» What you should do: Swap every occurrence of "Bプラン" in the data below for "Cプラン", leaving all other lines unchanged. Leave the pictures out of your answer.

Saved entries
■ ■ ■
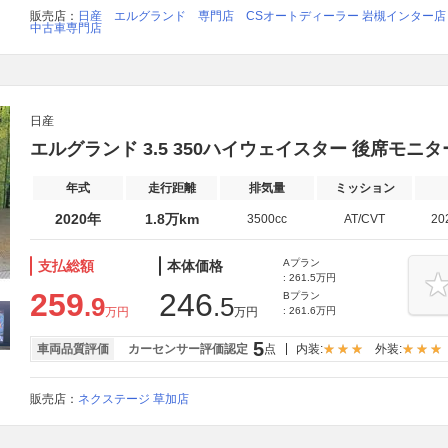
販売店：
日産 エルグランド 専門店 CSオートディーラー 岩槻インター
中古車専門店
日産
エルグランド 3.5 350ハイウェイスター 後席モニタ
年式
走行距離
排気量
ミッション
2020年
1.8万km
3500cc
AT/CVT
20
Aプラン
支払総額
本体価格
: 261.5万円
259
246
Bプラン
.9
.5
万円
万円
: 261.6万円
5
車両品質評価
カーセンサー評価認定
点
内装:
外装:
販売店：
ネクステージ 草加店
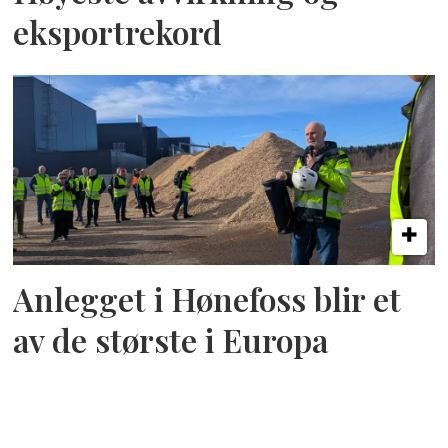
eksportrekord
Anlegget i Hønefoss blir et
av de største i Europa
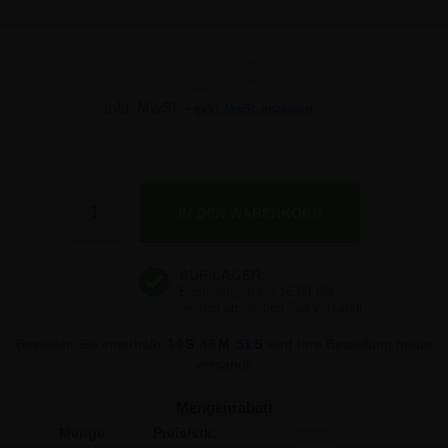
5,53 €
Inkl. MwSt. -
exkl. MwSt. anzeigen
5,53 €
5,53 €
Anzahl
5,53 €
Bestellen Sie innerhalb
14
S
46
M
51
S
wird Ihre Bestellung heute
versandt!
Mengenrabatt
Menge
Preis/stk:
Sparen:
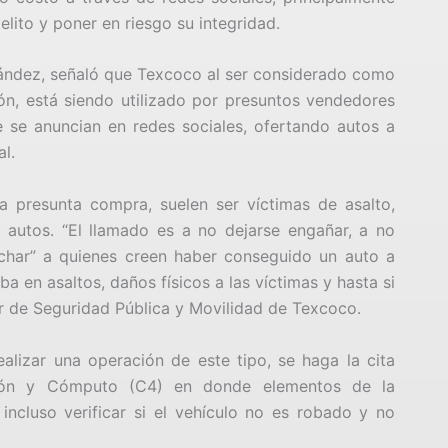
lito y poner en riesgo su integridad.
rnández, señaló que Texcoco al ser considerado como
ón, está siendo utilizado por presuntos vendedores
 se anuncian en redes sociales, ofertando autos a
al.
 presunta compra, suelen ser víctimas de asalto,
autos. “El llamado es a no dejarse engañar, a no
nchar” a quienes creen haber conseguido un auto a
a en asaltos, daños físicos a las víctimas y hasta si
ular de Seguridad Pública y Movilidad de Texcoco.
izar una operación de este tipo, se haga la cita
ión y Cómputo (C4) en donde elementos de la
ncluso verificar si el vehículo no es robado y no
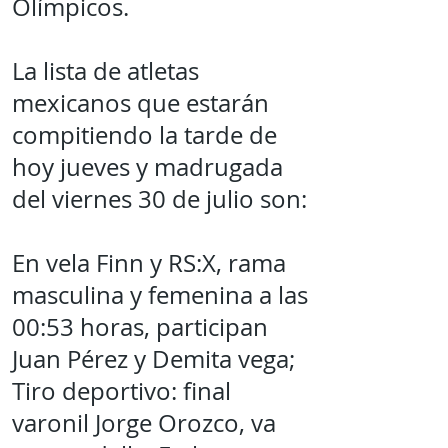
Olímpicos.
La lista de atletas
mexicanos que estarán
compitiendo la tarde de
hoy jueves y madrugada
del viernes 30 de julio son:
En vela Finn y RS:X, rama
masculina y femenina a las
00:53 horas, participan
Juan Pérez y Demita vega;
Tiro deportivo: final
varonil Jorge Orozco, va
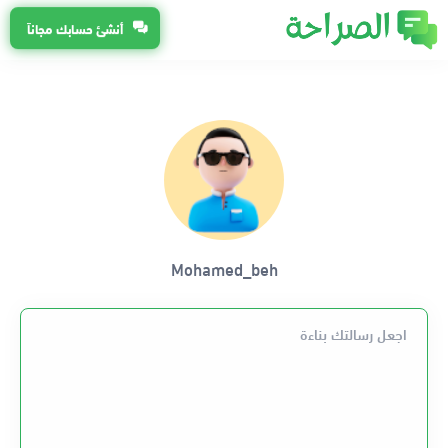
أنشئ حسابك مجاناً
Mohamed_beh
■ ■ ■
» Output for this task:
販売店：
日産 エルグランド 専門店 CSオートディーラー 岩槻インター
中古車専門店
日産
エルグランド 3.5 350ハイウェイスター 後席モニタ
年式
走行距離
排気量
ミッション
2020年
1.8万km
3500cc
AT/CVT
20
Aプラン
支払総額
本体価格
: 261.5万円
259
246
Cプラン
.9
.5
万円
万円
: 261.6万円
5
車両品質評価
カーセンサー評価認定
点
内装:
外装:
販売店：
ネクステージ 草加店
eksportrekord
Anlegget i Hønefoss blir et
av de største i Europa
5,53 €
Inkl. MwSt. -
exkl. MwSt. anzeigen
5,53 €
5,53 €
Anzahl
5,53 €
Bestellen Sie innerhalb
14
S
46
M
51
S
wird Ihre Bestellung heute
versandt!
Mengenrabatt
Menge
Preis/stk:
Sparen:
lito y poner en riesgo su integridad.
rnández, señaló que Texcoco al ser considerado como
ón, está siendo utilizado por presuntos vendedores
 se anuncian en redes sociales, ofertando autos a
al.
 presunta compra, suelen ser víctimas de asalto,
autos. “El llamado es a no dejarse engañar, a no
nchar” a quienes creen haber conseguido un auto a
a en asaltos, daños físicos a las víctimas y hasta si
ular de Seguridad Pública y Movilidad de Texcoco.
izar una operación de este tipo, se haga la cita
ión y Cómputo (C4) en donde elementos de la
ncluso verificar si el vehículo no es robado y no
Olímpicos.
La lista de atletas
mexicanos que estarán
compitiendo la tarde de
hoy jueves y madrugada
del viernes 30 de julio son:
En vela Finn y RS:X, rama
masculina y femenina a las
00:53 horas, participan
Juan Pérez y Demita vega;
Tiro deportivo: final
varonil Jorge Orozco, va
أنشئ حسابك مجاناً
Mohamed_beh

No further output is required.